Nature Communications article “Antarctic evidence for an abrupt northward shift of the Southern Hemisphere westerlies at 32 ka BP” by an international team led by Venugopal (GNS and Victoria University Wellington, New Zealand) including CCI Director P.A. Mayewski
Antarctic evidence for an abrupt northward shift of the Southern Hemisphere westerlies at 32 ka BP
Nature Communications volume 14, Article number: 5432 (2023)

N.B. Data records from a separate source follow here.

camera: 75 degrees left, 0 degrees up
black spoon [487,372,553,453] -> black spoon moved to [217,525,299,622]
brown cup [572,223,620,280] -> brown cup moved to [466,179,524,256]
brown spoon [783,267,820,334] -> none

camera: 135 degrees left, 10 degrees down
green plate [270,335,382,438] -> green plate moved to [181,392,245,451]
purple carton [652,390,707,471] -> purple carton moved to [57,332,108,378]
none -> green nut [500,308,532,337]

High-resolution ice core records from coastal Antarctica are particularly useful to inform our understanding of environmental changes and their drivers. Here, we present a decadally resolved record of sea-salt sodium (a proxy for open-ocean area) and non-sea salt calcium (a proxy for continental dust) from the well-dated Roosevelt Island Climate Evolution (RICE) core, focusing on the time period between 40–26 ka BP. The RICE dust record exhibits an abrupt shift towards a higher mean dust concentration at 32 ka BP. Investigating existing ice-core records, we find this shift is a prominent feature across Antarctica. We propose that this shift is linked to an equatorward displacement of Southern Hemisphere westerly winds. Subsequent to the wind shift, data suggest a weakening of Southern Ocean upwelling and a decline of atmospheric CO2 to lower glacial values, hence making this shift an important glacial climate event with potentially important insights for future projections.